Denies memory_write for all dynamic skills until the expiry date. Omit expires_at for a permanent override. Set action to "deny" to block — any other value (or omitting it) has no effect.

Policies are stored in PostgreSQL, cached in ETS (30s TTL), and manageable from Admin > Policies. Changes take effect within 30 seconds.

Audit logging: All authorization denials are persisted to the auth_audit_log table with full context (caller, permission, reason, chain depth, workflow run). Viewable from Admin > Policies > Audit Log. Auto-pruned after 30 days.

Limitation: A malicious dynamic skill can still bypass SkillAPI by calling internal modules directly. The authorization layer is enforcement at the API boundary, not a sandbox. Only load skills from trusted sources.

LLM prompts may contain user data. Workflow steps send data to external LLM providers (Anthropic, Google Gemini). Review which providers are enabled and their data retention policies before processing sensitive information.

Built-in login rate limiting. Failed login attempts are tracked per IP using ETS. After 5 failures (configurable), the IP is blocked for 15 minutes (configurable). Limits are adjustable at runtime from the Config UI without restart.

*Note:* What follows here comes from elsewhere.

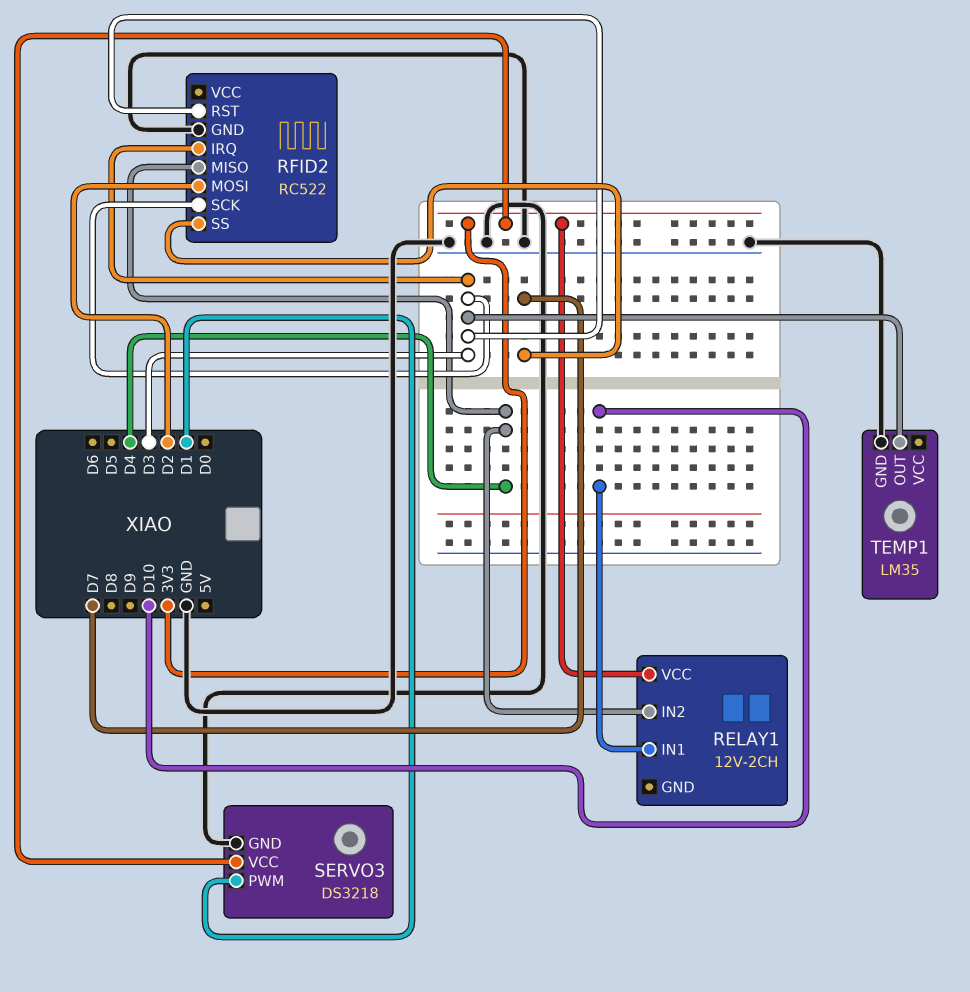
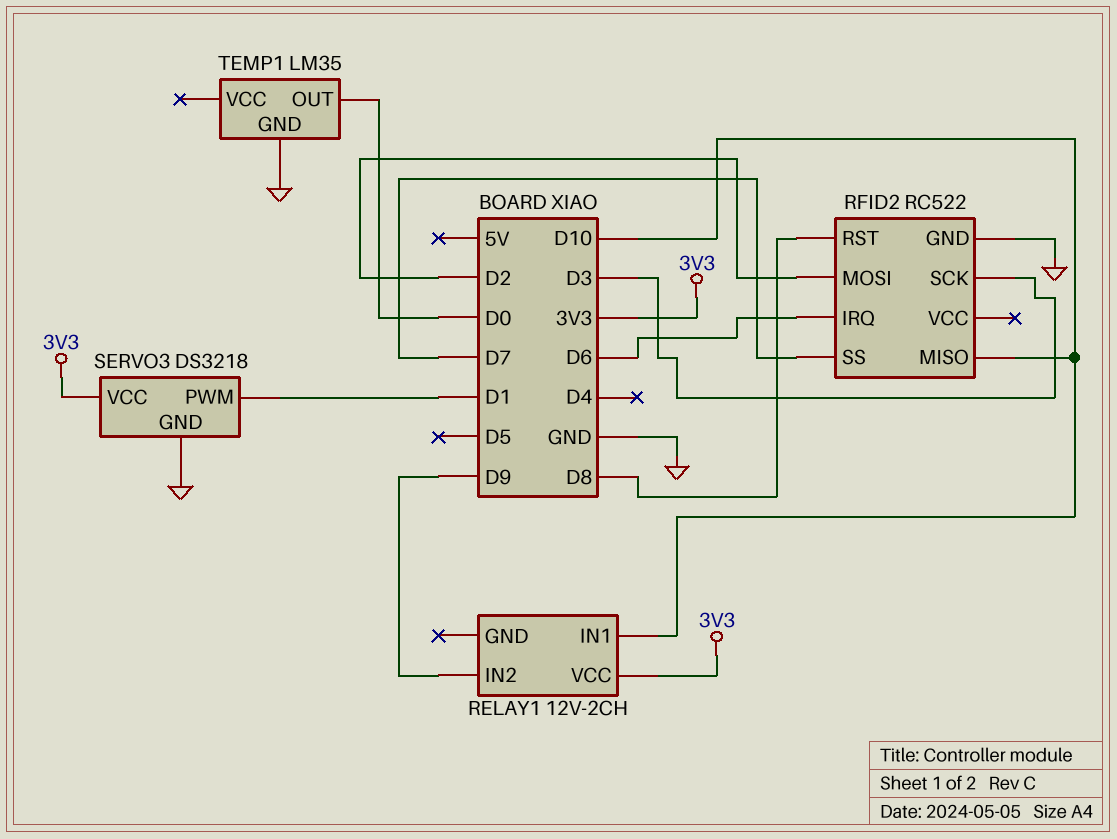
RELAY1 pin IN2: D4 -> D9
RFID2 pin IRQ: D3 -> D6
RFID2 pin MISO: D4 -> D10
RFID2 pin RST: D3 -> D8
TEMP1 pin OUT: D3 -> D0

• Run behind a reverse proxy with TLS — never expose port 5001 directly
• Set a strong random SECRET_KEY_BASE (mix phx.gen.secret) — this is also the encryption key material for sensitive config values
• Set ADMIN_PASSWORD to a strong random value
• Restrict PostgreSQL to localhost or internal network only
• Built-in login rate limiting is active by default (configurable via Config UI)
• Never expose noVNC port (6080) publicly — it provides unauthenticated browser access

AlexClaw is designed as a single-user personal agent. Multi-user access control is not in scope. The authentication model assumes a single trusted operator.